Around 3,600 couples have wed since the first legal gay weddings were held a week after the law was enacted last year.

On Sunday, gay couples posted notes, photos and airline ticket stubs on "Lennon Walls" set up near President Tsai Ing-wen's office in Taipei to appeal for more inclusiveness.

"I hope President Tsai's government can amend the law as soon as possible," Cho said.

Tsai won a landslide victory in January when her party also retained a majority in parliament.

Her presidency is popular among Taiwan's youth who are more supportive of her reform agenda.

Rights groups estimated at least 1,000 international same-sex couples are waiting for their unions to be recognised in Taiwan.

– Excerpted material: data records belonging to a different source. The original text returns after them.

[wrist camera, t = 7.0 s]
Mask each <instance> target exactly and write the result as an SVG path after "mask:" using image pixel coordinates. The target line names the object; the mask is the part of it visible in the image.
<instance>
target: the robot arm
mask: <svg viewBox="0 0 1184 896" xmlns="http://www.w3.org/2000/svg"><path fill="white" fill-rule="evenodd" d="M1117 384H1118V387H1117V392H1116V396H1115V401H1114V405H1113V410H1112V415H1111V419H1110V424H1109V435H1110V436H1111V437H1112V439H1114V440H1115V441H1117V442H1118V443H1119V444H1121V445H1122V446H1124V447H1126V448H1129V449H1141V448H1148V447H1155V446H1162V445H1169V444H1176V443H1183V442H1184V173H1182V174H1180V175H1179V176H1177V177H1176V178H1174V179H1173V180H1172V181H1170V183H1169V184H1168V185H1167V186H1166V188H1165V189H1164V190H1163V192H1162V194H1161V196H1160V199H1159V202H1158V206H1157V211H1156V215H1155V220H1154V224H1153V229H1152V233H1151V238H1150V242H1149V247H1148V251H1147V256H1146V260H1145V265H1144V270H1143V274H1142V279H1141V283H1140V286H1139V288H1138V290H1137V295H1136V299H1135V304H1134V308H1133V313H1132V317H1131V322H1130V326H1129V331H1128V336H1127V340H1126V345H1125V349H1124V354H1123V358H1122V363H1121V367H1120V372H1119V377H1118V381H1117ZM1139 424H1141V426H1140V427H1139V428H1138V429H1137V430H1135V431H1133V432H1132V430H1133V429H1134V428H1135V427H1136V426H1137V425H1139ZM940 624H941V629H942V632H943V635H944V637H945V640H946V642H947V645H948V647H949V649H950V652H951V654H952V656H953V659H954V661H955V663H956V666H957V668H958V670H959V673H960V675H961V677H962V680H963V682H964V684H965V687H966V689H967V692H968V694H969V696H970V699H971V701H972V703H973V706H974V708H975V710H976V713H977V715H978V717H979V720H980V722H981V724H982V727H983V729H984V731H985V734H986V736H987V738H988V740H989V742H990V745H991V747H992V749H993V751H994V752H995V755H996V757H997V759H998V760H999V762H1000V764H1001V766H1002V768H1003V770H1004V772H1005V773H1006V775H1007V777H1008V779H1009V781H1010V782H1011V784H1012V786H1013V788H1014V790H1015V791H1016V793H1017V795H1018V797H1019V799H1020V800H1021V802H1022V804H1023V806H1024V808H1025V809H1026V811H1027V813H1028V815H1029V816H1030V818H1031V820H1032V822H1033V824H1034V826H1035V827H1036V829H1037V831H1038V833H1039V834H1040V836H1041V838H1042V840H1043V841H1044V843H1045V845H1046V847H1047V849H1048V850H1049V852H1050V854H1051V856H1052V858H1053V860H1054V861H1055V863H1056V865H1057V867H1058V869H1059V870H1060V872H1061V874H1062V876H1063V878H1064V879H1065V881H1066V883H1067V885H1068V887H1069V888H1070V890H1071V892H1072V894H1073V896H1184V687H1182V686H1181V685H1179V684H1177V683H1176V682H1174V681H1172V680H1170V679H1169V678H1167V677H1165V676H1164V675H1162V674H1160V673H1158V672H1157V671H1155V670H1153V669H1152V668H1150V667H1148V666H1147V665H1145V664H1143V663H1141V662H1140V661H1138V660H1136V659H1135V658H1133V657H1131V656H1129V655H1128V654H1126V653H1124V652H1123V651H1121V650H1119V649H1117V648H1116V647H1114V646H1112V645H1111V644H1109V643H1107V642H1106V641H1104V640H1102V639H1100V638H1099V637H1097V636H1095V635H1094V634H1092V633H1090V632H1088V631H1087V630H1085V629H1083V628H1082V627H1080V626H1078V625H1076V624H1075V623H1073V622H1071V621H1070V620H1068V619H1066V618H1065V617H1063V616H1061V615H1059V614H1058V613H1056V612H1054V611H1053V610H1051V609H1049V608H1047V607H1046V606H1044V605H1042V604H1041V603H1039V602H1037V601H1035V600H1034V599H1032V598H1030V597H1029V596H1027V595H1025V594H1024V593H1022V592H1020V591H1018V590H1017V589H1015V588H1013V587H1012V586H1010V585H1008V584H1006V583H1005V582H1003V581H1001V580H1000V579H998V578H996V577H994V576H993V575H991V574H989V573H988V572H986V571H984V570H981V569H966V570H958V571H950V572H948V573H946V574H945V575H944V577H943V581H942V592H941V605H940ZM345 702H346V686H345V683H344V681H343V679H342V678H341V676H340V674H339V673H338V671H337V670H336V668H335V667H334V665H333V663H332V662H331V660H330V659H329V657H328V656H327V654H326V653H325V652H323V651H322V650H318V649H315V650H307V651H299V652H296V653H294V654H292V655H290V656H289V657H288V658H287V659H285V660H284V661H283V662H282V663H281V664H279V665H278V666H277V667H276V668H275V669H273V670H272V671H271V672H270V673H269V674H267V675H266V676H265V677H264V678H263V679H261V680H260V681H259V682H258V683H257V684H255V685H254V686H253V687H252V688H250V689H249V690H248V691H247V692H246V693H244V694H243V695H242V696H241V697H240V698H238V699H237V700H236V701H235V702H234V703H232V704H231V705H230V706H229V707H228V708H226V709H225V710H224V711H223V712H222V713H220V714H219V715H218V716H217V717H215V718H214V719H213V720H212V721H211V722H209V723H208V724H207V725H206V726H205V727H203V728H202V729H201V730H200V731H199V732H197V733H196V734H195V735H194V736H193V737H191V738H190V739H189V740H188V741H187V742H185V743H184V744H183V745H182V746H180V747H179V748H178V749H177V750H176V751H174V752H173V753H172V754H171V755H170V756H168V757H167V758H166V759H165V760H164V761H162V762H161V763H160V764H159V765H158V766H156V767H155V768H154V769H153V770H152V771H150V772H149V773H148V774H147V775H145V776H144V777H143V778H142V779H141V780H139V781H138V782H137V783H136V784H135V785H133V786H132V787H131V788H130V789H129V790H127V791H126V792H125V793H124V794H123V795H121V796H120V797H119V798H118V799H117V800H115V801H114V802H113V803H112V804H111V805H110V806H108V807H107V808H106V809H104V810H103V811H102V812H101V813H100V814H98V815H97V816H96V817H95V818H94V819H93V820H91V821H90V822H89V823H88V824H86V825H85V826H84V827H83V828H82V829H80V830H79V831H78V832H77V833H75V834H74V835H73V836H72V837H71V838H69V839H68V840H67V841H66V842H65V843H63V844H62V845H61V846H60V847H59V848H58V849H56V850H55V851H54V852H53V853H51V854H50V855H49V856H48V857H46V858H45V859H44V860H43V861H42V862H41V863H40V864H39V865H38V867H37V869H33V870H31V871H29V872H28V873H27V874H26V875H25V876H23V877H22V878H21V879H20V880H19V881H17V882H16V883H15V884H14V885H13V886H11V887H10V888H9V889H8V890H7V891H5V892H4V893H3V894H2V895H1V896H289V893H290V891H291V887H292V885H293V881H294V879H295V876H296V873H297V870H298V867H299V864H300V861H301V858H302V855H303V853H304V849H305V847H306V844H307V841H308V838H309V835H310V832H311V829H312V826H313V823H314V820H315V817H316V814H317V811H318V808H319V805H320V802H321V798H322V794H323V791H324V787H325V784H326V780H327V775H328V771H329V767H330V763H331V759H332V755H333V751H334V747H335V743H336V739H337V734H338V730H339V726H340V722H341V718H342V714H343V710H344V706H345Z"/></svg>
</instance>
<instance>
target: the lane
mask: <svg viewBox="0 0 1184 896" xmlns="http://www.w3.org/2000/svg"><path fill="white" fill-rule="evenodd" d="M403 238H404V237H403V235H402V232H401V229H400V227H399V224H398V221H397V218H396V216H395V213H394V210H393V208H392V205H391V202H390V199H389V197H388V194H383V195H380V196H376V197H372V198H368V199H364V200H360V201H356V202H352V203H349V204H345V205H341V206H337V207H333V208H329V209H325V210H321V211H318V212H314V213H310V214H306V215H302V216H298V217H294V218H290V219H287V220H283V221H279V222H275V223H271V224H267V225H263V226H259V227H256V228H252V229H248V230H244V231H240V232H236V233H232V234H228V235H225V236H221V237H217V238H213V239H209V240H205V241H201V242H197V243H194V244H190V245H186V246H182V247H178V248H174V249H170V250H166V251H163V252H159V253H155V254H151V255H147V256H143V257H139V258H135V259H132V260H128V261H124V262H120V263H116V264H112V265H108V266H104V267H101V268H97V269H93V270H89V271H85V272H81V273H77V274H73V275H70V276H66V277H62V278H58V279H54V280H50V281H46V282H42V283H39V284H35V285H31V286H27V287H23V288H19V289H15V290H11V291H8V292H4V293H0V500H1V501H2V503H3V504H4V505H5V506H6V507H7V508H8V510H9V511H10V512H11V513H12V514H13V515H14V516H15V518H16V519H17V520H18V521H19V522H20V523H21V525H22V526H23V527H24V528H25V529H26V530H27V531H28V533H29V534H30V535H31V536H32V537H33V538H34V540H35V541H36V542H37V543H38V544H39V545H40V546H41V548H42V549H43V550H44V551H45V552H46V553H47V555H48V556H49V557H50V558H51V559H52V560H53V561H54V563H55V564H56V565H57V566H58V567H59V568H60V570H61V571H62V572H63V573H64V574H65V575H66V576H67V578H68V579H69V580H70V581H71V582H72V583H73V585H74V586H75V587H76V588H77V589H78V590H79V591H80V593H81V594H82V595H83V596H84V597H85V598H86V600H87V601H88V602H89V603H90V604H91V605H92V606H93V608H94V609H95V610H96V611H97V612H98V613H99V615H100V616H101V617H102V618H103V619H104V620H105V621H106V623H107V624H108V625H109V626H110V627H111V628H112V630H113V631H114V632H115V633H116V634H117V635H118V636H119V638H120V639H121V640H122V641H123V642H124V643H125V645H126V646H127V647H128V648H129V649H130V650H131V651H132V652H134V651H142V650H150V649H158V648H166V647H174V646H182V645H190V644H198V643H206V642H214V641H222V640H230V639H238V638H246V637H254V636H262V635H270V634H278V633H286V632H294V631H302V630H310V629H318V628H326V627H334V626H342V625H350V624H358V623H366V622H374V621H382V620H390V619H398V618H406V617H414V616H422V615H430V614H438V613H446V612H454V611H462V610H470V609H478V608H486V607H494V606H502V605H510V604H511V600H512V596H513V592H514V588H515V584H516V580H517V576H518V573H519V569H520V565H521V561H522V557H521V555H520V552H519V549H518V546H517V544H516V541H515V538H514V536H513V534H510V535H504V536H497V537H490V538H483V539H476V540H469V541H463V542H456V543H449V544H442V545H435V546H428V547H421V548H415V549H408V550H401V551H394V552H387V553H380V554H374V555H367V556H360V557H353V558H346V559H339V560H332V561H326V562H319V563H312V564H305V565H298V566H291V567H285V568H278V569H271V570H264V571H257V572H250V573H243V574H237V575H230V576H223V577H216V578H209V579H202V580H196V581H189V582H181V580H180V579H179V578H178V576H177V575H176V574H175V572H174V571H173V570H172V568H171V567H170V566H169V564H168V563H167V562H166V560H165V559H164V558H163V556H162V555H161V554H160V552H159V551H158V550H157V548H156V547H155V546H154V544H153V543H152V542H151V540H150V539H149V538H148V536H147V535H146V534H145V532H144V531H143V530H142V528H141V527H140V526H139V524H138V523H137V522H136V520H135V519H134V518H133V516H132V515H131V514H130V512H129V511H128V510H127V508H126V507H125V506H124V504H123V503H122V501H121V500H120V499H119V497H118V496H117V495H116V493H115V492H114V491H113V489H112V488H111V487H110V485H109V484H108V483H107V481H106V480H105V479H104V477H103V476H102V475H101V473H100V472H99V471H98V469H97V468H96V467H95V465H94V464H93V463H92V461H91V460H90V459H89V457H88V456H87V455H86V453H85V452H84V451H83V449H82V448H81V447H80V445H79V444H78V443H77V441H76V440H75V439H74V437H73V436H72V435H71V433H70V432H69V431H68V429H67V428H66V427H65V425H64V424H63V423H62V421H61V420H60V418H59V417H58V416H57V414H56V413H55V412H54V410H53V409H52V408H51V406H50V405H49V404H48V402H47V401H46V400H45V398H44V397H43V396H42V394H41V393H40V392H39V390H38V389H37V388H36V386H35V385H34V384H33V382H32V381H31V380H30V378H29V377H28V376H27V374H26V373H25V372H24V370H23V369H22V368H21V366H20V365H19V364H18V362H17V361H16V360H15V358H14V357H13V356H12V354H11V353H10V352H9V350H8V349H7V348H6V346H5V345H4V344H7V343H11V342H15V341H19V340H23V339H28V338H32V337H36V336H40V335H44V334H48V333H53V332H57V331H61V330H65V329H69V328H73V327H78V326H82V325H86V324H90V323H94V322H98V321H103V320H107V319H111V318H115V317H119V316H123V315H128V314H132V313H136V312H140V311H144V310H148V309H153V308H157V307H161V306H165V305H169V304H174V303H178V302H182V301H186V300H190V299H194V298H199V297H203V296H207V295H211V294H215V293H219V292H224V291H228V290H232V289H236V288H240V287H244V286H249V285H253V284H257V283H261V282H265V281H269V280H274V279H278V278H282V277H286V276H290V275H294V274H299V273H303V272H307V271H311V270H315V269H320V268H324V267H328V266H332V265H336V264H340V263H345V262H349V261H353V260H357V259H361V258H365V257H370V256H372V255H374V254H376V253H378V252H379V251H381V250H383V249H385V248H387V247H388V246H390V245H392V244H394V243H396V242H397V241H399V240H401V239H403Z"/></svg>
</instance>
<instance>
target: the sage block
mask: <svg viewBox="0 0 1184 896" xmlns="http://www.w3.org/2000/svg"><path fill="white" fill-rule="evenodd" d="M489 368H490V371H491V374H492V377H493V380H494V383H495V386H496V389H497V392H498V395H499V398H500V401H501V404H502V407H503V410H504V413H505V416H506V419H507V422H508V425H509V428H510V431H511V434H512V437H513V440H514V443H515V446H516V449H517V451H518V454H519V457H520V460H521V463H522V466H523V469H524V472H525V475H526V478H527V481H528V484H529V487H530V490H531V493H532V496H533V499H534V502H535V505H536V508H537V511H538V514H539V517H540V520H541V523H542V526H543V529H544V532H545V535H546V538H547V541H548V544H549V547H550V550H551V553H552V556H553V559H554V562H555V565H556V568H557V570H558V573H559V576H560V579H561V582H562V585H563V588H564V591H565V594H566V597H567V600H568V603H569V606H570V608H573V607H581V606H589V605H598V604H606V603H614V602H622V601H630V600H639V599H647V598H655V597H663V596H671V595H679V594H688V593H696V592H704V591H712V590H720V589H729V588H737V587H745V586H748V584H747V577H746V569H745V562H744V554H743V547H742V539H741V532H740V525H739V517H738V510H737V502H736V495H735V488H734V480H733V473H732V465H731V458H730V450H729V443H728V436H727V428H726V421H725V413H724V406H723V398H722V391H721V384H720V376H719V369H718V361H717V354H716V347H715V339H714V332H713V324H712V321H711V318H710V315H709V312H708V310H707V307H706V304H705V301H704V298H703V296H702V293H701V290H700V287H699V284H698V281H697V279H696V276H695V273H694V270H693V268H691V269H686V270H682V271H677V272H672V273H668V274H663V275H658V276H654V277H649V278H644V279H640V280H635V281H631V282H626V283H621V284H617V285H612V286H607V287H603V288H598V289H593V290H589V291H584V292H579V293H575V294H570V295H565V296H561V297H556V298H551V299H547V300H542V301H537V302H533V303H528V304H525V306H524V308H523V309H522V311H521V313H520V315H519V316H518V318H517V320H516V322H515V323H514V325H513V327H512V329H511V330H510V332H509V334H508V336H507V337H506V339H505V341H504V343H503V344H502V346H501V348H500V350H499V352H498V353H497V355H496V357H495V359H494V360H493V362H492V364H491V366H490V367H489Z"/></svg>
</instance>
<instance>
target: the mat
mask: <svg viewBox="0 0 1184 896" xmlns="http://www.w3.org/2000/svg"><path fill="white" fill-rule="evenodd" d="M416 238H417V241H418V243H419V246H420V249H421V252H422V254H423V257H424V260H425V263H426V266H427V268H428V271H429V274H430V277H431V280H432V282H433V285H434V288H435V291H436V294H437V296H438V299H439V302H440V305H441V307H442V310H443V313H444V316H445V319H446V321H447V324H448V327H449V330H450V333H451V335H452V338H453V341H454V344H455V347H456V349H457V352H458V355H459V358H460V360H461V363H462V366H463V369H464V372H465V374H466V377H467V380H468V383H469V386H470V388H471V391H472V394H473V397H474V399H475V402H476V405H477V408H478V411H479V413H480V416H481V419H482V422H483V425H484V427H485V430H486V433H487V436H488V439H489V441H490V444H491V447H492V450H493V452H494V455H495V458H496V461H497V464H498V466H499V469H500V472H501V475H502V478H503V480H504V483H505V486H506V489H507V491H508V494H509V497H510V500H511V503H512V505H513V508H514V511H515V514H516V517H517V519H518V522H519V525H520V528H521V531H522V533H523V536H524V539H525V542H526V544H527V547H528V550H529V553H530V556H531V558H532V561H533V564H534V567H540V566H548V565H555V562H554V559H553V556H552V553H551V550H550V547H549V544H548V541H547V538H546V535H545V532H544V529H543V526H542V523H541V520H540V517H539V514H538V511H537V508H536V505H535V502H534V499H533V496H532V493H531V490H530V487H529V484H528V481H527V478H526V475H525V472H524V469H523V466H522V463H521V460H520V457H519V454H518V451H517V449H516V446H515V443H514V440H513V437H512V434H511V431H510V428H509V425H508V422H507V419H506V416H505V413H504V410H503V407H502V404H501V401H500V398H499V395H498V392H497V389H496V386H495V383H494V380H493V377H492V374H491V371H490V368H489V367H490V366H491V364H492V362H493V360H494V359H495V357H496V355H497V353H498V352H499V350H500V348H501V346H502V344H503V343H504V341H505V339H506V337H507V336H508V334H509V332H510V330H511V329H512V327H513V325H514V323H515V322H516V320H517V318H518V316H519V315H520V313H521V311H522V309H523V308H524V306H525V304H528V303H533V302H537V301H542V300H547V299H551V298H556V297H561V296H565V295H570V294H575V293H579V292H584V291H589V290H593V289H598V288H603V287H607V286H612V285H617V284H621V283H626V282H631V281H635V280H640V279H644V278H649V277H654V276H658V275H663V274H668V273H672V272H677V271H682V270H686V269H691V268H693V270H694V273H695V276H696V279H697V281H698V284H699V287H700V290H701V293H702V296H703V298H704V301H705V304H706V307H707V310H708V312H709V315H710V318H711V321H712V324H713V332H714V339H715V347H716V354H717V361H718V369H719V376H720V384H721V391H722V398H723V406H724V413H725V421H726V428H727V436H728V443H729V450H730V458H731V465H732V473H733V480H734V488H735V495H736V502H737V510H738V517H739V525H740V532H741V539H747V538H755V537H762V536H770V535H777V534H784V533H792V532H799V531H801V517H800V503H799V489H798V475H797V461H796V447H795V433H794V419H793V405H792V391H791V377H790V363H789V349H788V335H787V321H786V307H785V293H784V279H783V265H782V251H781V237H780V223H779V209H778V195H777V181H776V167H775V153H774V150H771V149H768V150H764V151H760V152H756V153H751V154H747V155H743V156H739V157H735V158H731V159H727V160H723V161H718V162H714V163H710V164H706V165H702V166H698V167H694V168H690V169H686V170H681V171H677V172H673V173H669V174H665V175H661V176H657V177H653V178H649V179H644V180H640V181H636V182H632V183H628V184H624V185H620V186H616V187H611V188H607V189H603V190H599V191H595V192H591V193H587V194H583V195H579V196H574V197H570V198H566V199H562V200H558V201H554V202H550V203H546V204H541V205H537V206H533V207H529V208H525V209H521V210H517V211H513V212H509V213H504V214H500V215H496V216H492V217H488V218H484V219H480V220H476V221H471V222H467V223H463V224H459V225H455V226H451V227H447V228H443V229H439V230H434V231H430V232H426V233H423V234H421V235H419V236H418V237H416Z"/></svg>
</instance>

"There is no legal protection for us if we can't get married," said Malaysian Tan Bee Guat, 39, who has been staying in Taiwan on a student visa to be with her partner.

"I can't be a student forever."

Taiwan is home to a thriving LGBT community and its capital, Taipei, is due to host Asia's Gay Games next year.

Last year a record 200,000 people attended a pride march in Taipei to celebrate the legalisation of same-sex marriages.

"Marriage equality should not be restricted due to nationalities," said Chien Chih-chieh, secretary-general of Taiwan Alliance to Promote Civil Partnership Rights.

"We hope the government can make it complete soon."